Supplied material:
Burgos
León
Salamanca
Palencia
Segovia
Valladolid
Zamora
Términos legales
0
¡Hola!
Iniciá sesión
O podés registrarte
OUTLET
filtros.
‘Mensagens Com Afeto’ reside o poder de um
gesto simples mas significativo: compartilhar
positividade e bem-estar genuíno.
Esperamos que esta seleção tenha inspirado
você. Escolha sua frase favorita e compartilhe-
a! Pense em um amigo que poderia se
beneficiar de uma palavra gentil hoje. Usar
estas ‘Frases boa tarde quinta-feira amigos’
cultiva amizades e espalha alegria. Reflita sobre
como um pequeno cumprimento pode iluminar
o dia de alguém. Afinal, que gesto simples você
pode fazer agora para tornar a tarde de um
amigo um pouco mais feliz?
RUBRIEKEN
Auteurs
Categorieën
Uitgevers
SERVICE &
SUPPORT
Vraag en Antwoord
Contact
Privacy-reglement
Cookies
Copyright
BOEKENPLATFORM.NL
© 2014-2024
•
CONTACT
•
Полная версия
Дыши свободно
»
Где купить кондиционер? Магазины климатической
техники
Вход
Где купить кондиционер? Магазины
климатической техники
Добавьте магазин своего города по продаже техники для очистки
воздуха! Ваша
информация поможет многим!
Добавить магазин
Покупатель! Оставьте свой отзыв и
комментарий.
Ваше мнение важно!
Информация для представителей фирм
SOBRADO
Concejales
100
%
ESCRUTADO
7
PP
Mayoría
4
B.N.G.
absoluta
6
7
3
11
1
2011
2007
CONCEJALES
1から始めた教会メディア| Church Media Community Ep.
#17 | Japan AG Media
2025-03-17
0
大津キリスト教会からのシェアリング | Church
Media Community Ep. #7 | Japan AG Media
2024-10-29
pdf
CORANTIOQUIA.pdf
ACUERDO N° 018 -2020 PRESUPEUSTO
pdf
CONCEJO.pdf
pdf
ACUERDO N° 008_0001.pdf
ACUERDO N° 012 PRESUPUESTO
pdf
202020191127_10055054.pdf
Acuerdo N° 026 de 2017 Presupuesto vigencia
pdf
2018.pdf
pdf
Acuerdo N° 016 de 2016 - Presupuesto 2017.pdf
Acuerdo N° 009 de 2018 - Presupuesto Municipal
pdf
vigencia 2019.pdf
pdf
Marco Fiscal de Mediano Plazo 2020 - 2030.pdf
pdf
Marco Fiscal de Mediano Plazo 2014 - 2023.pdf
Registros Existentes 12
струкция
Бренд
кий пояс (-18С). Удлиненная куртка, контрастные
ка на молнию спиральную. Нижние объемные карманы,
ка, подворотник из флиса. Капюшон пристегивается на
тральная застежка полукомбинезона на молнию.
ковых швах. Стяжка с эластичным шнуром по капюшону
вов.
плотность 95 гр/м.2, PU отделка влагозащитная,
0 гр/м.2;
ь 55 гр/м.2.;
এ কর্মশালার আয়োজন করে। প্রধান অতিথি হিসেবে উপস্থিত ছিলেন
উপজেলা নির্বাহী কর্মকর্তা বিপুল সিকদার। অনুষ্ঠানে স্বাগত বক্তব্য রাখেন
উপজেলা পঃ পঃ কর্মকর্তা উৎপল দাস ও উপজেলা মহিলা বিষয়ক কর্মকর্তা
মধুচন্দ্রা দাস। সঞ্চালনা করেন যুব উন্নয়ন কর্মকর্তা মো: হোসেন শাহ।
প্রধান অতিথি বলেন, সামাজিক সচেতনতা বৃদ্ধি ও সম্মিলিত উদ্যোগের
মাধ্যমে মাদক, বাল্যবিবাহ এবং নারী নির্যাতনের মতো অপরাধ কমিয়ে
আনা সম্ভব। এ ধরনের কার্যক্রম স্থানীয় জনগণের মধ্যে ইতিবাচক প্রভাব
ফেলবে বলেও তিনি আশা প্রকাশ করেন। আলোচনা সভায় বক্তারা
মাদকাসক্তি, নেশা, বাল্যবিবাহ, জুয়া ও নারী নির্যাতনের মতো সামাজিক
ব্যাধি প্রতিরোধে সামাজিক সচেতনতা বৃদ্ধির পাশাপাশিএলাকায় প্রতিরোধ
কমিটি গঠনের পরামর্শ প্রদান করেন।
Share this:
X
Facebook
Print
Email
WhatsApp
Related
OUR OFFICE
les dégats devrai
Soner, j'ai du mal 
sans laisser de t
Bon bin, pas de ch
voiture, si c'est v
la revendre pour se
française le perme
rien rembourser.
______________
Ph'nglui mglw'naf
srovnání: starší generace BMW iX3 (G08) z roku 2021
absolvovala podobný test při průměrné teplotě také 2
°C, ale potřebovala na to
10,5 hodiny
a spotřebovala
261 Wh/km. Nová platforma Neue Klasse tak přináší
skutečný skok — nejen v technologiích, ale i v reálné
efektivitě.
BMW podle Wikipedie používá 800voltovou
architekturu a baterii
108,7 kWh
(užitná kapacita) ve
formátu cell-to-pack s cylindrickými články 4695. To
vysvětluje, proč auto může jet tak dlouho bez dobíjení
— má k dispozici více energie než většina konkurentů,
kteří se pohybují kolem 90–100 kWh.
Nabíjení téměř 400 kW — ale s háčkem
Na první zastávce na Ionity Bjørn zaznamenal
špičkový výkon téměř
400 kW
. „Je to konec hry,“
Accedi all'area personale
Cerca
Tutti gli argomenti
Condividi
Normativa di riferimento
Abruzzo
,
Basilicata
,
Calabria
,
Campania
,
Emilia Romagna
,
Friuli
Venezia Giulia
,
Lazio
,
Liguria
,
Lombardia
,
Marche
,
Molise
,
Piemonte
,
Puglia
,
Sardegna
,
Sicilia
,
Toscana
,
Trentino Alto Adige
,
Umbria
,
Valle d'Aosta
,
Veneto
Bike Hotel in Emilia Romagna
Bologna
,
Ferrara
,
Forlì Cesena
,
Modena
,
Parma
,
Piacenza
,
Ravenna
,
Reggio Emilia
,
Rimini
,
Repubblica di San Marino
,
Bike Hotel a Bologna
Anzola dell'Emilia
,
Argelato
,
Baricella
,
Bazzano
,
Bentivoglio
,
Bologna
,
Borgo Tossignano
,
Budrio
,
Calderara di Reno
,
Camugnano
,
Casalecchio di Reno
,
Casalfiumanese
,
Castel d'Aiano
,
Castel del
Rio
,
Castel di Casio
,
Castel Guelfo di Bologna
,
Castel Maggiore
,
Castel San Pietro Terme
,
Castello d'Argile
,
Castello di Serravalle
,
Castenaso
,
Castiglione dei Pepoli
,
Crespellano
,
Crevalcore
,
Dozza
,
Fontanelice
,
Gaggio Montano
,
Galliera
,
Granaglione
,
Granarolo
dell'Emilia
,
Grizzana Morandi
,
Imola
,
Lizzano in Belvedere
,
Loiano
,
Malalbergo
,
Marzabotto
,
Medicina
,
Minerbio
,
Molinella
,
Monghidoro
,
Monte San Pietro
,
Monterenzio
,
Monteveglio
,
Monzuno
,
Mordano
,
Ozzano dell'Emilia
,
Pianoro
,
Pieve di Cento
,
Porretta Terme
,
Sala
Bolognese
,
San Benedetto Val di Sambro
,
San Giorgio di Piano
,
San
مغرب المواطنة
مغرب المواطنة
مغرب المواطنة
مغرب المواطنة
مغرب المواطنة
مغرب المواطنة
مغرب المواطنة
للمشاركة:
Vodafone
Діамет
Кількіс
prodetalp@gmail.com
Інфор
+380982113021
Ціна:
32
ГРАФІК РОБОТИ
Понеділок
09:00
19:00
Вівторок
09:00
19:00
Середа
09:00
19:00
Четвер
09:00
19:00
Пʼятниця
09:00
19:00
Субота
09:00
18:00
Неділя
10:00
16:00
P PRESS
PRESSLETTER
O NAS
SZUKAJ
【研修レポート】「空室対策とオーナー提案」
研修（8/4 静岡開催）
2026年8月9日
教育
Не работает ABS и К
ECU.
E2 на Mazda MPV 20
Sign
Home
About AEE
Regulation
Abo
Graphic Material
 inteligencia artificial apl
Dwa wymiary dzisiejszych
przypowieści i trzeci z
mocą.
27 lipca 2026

Task prompt:
Your answer must be the count of lines in the data that contain "simples", with no added words.

Exercise answer:
2